§ **Exercise**: Return the lines below exactly, starting with the line that contains "ROSEVILLE, MN 55112 |" and stopping after the last line.

§ **Dataset entries**:
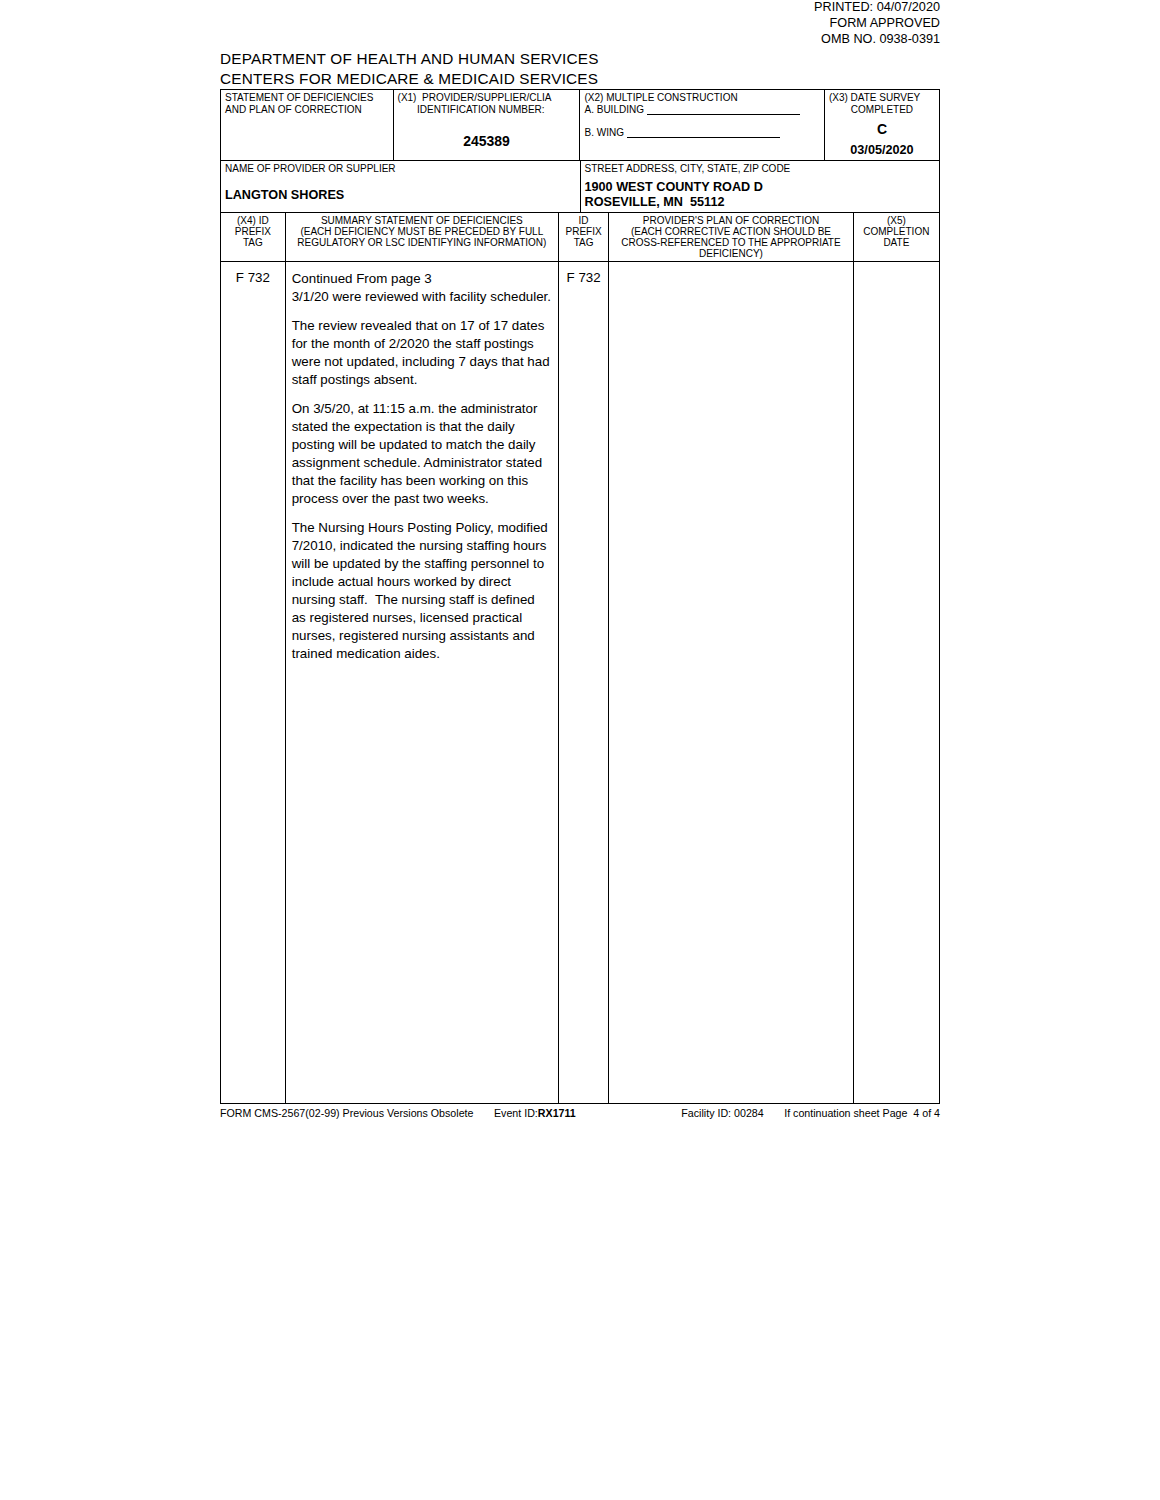PRINTED: 04/07/2020
FORM APPROVED
OMB NO. 0938-0391
DEPARTMENT OF HEALTH AND HUMAN SERVICES
CENTERS FOR MEDICARE & MEDICAID SERVICES
| STATEMENT OF DEFICIENCIES AND PLAN OF CORRECTION | (X1) PROVIDER/SUPPLIER/CLIA IDENTIFICATION NUMBER: 245389 | (X2) MULTIPLE CONSTRUCTION A. BUILDING B. WING | (X3) DATE SURVEY COMPLETED C 03/05/2020 |
| NAME OF PROVIDER OR SUPPLIER LANGTON SHORES | STREET ADDRESS, CITY, STATE, ZIP CODE 1900 WEST COUNTY ROAD D ROSEVILLE, MN 55112 |
| (X4) ID PREFIX TAG | SUMMARY STATEMENT OF DEFICIENCIES (EACH DEFICIENCY MUST BE PRECEDED BY FULL REGULATORY OR LSC IDENTIFYING INFORMATION) | ID PREFIX TAG | PROVIDER'S PLAN OF CORRECTION (EACH CORRECTIVE ACTION SHOULD BE CROSS-REFERENCED TO THE APPROPRIATE DEFICIENCY) | (X5) COMPLETION DATE |
| F 732 | Continued From page 3 3/1/20 were reviewed with facility scheduler. The review revealed that on 17 of 17 dates for the month of 2/2020 the staff postings were not updated, including 7 days that had staff postings absent. On 3/5/20, at 11:15 a.m. the administrator stated the expectation is that the daily posting will be updated to match the daily assignment schedule. Administrator stated that the facility has been working on this process over the past two weeks. The Nursing Hours Posting Policy, modified 7/2010, indicated the nursing staffing hours will be updated by the staffing personnel to include actual hours worked by direct nursing staff. The nursing staff is defined as registered nurses, licensed practical nurses, registered nursing assistants and trained medication aides. | F 732 | | |
FORM CMS-2567(02-99) Previous Versions Obsolete
Event ID:RX1711 Facility ID: 00284
If continuation sheet Page 4 of 4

§ **Answer for this exercise**:
| NAME OF PROVIDER OR SUPPLIER LANGTON SHORES | STREET ADDRESS, CITY, STATE, ZIP CODE 1900 WEST COUNTY ROAD D ROSEVILLE, MN 55112 |
| (X4) ID PREFIX TAG | SUMMARY STATEMENT OF DEFICIENCIES (EACH DEFICIENCY MUST BE PRECEDED BY FULL REGULATORY OR LSC IDENTIFYING INFORMATION) | ID PREFIX TAG | PROVIDER'S PLAN OF CORRECTION (EACH CORRECTIVE ACTION SHOULD BE CROSS-REFERENCED TO THE APPROPRIATE DEFICIENCY) | (X5) COMPLETION DATE |
| F 732 | Continued From page 3 3/1/20 were reviewed with facility scheduler. The review revealed that on 17 of 17 dates for the month of 2/2020 the staff postings were not updated, including 7 days that had staff postings absent. On 3/5/20, at 11:15 a.m. the administrator stated the expectation is that the daily posting will be updated to match the daily assignment schedule. Administrator stated that the facility has been working on this process over the past two weeks. The Nursing Hours Posting Policy, modified 7/2010, indicated the nursing staffing hours will be updated by the staffing personnel to include actual hours worked by direct nursing staff. The nursing staff is defined as registered nurses, licensed practical nurses, registered nursing assistants and trained medication aides. | F 732 | | |
FORM CMS-2567(02-99) Previous Versions Obsolete
Event ID:RX1711 Facility ID: 00284
If continuation sheet Page 4 of 4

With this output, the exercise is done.